Methods: Key eligibility criteria for the cHL cohort of KEYNOTE-013 included relapse after or ineligibility for autologous stem cell transplantation (ASCT), and relapse after or refractory to BV treatment. Pembrolizumab was administered intravenously at a dose of 10 mg/kg every 2 weeks for up to 2 years or until confirmed progression or unacceptable toxicity. Response was assessed at week 12 and every 8 weeks thereafter according to the International Harmonization Project 2007 criteria. The primary end points were safety and complete remission (CR) rate (CRR); secondary end points included overall response rate (ORR) and duration of response (DOR). Patients who achieved a CR could opt to stop treatment after 24 weeks provided that they received at least 2 doses after CR. This report includes CRR, ORR, and DOR by blinded independent central review (BICR).
Results: At the time of data cutoff on June 3, 2016, 31 patients were enrolled, and all were evaluable for analysis. Median follow-up duration was 24.9 months (range, 7.0-29.7 months). The median number of prior lines of therapy was 5 (range, 2-15), 74% of patients had failed prior ASCT, and by design 100% had failed prior BV. Per investigator review, ORR was 65%, and CRR was 19%. Per BICR, ORR was 58% (18/31), with 6 patients (19%) achieving CR and 12 (39%) partial remission; 7 patients (23%) had stable disease as their best response. Median DOR was not reached, with a range of 0.0+ to 21.4+ months (95% CI, 3.7 months to not reached) (Figure).

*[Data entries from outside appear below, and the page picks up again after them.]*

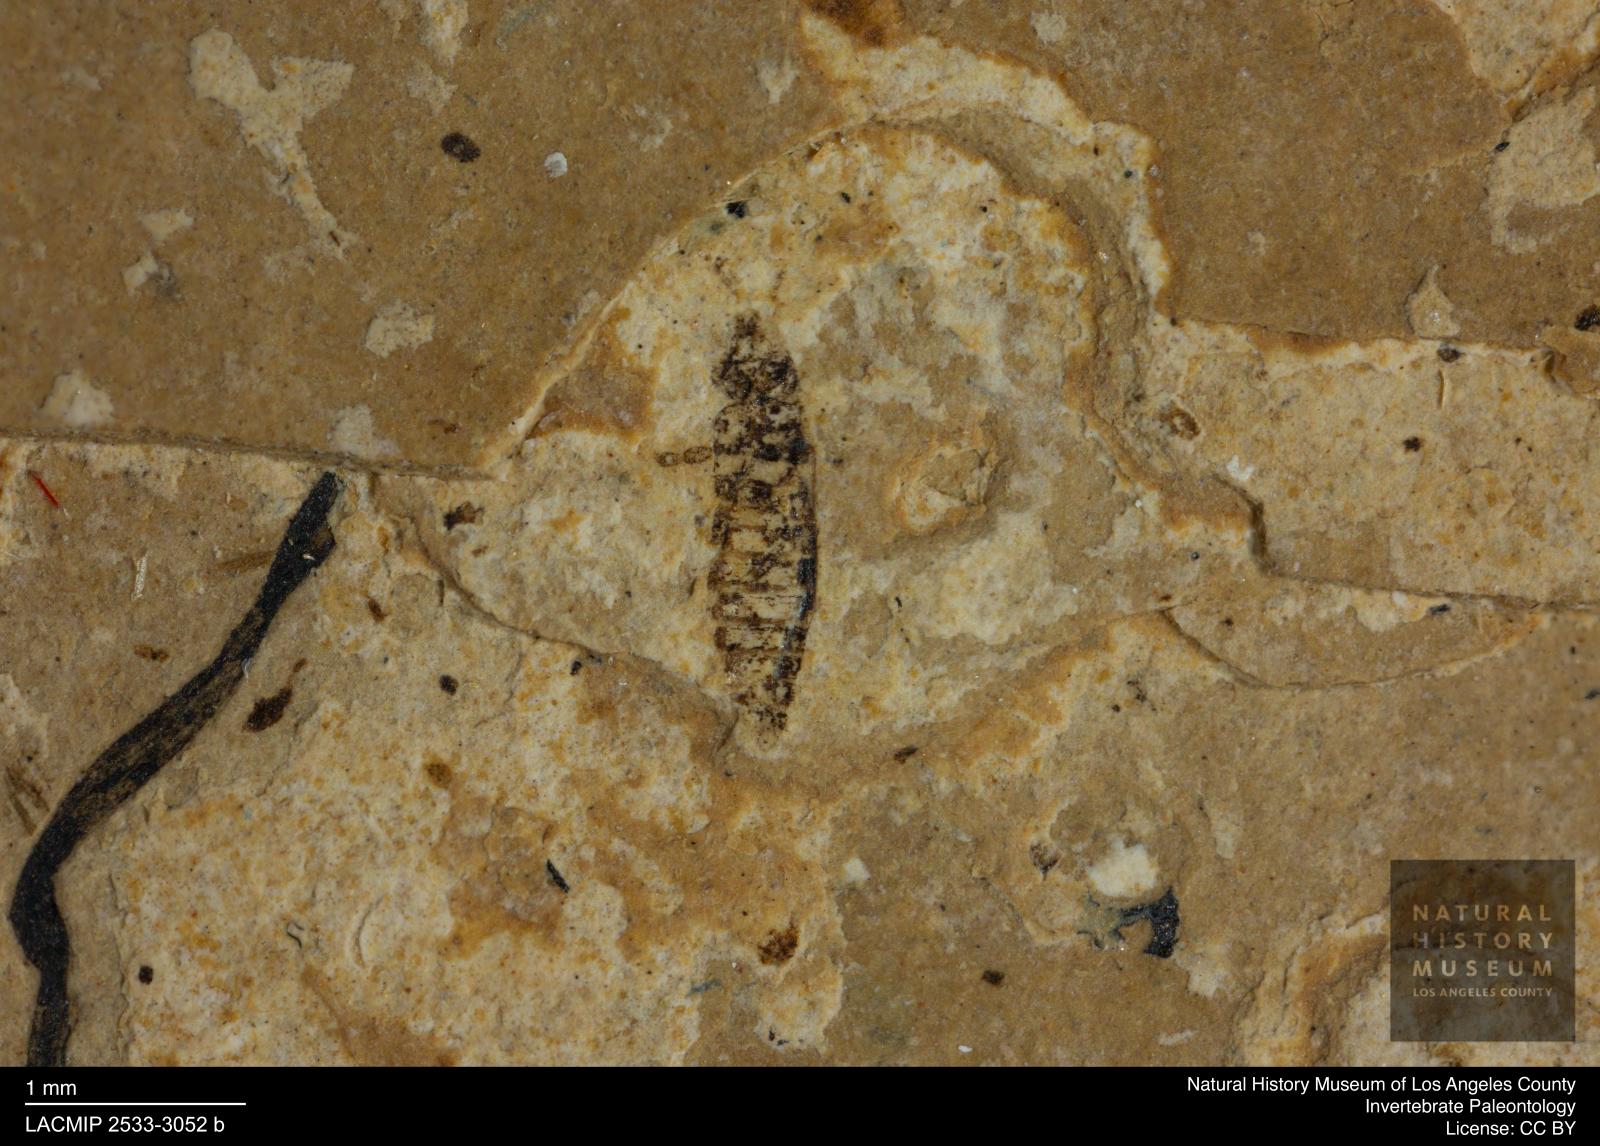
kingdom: Animalia
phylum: Arthropoda
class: Insecta
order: Thysanoptera
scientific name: Thysanoptera
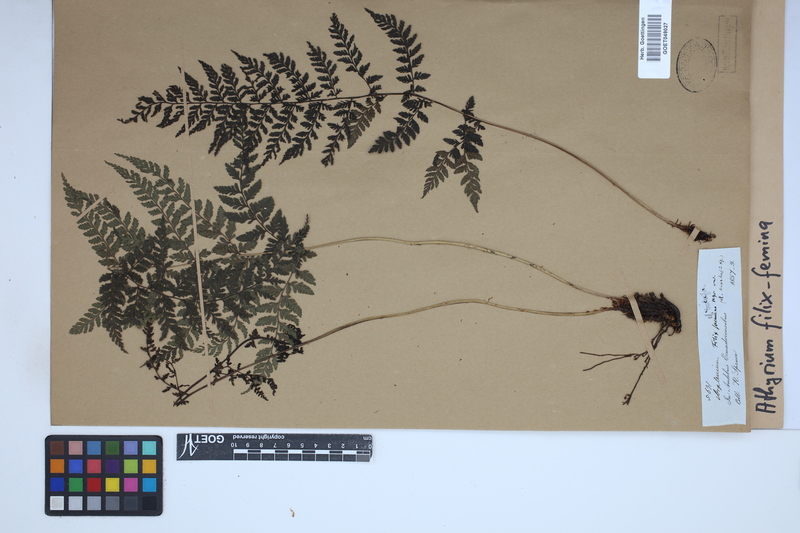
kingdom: Plantae
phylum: Tracheophyta
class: Polypodiopsida
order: Polypodiales
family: Athyriaceae
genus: Athyrium
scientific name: Athyrium filix-femina
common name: Lady fern
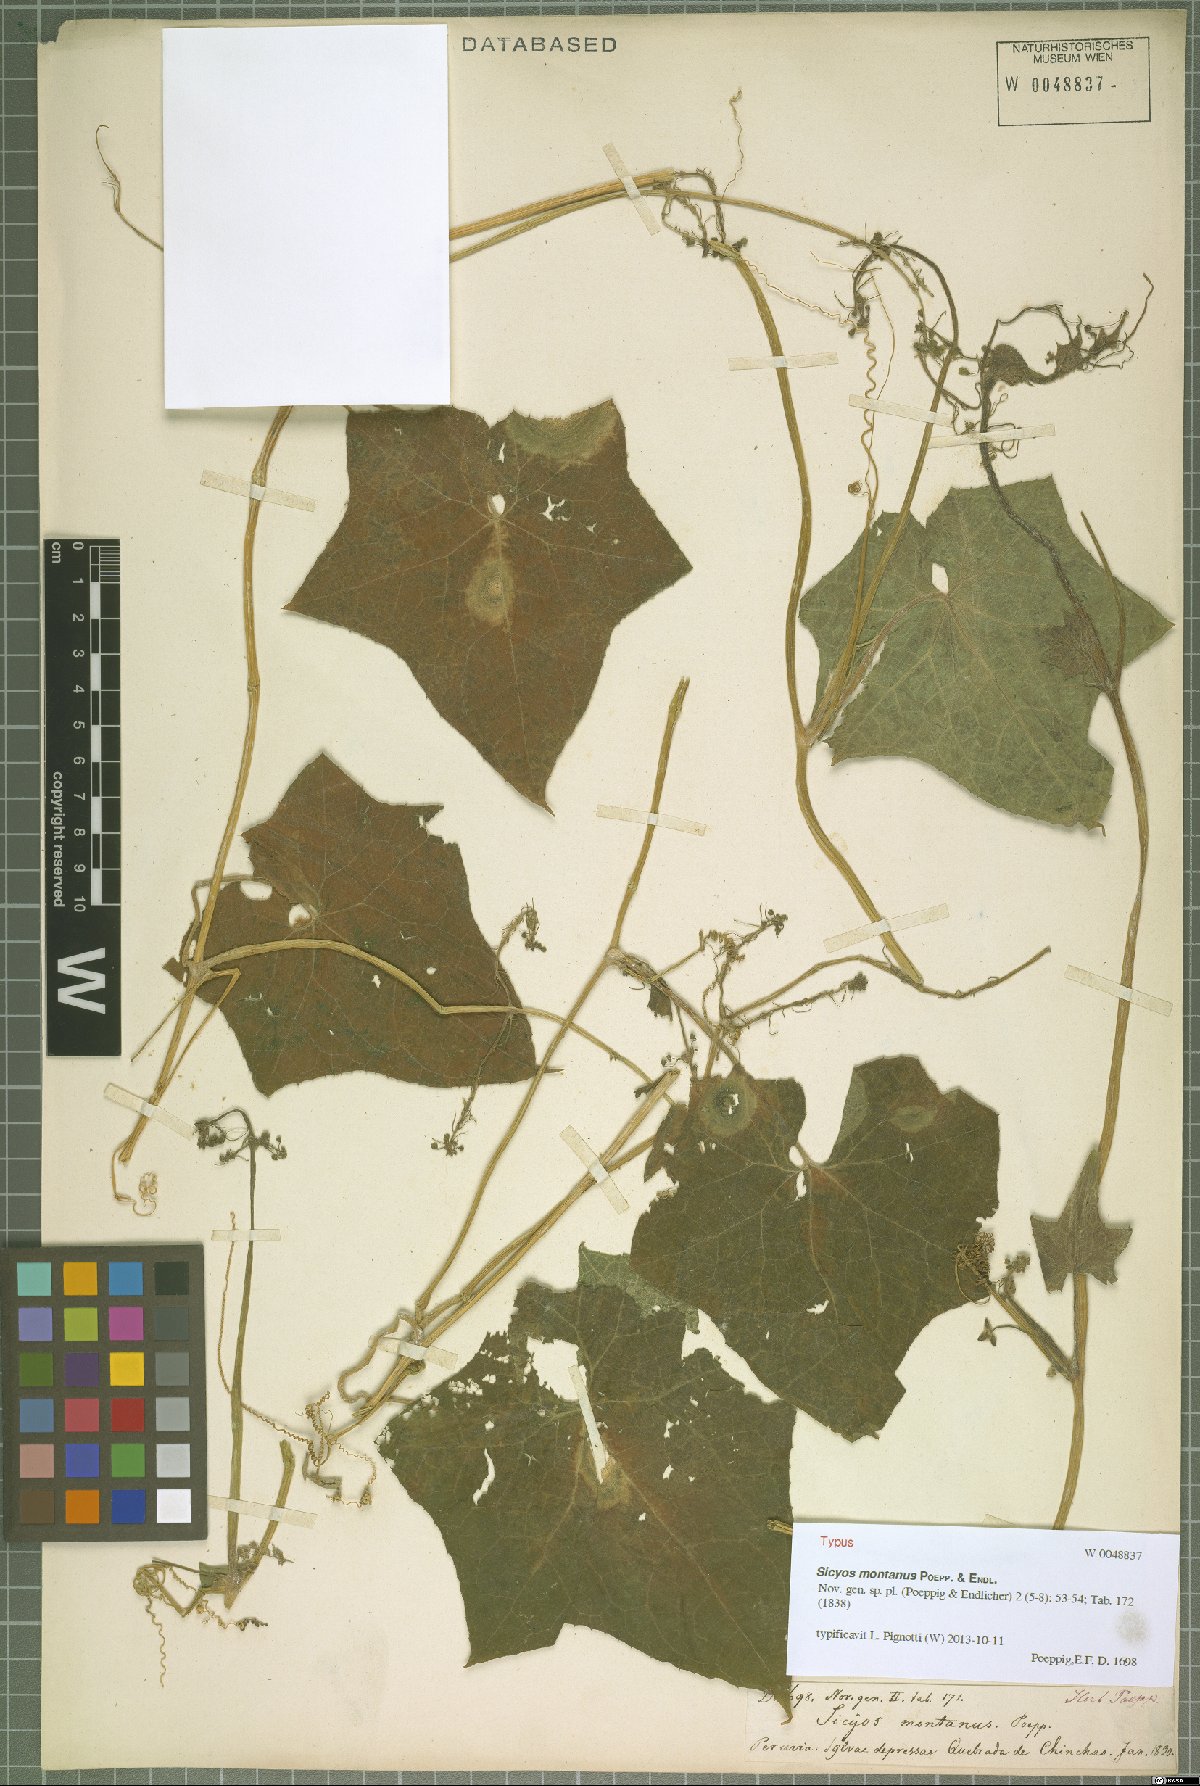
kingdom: Plantae
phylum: Tracheophyta
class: Magnoliopsida
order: Cucurbitales
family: Cucurbitaceae
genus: Sicyos
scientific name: Sicyos montanus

An analysis with hierarchical mutually exclusive categories of refractory disease (RD; defined as no response to ≥1 prior line of therapy) or relapse after ≥3 prior lines of therapy (Re ≥3) was conducted. Per BICR, the ORR was 56% in RD (n = 27 patients) and 75% in Re ≥3 (n = 4). As of the data cutoff date, 3 patients (10%) remained on treatment, 5 (16%) completed 2 years of treatment, and 23 (74%) discontinued treatment: 3 (10%) for toxicity, 14 (45%) for progressive disease, 3 (10%) per physician decision (all ultimately underwent allogeneic SCT), 1 in CR (underwent allogeneic SCT), 1 for clinical progression, and 1 who withdrew consent. Per BICR, median progression-free survival (PFS) was 11.4 months; 6-month and 12-month PFS rates were 66% and 48%, respectively. Median overall survival (OS) was not reached; 6-month and 12-month OS rates were 100% and 87%, respectively.
Conclusions: With nearly 2.5 years of median follow-up, the present results demonstrate that a subset of heavily pretreated patients who failed BV therapy can achieve a long-term response with single-agent pembrolizumab, without consolidative therapy. PD-1 blockade may offer a new treatment paradigm for patients with relapsed/refractory cHL, supporting the hypothesis that this tumor has a genetic dependence on the PD-1 pathway.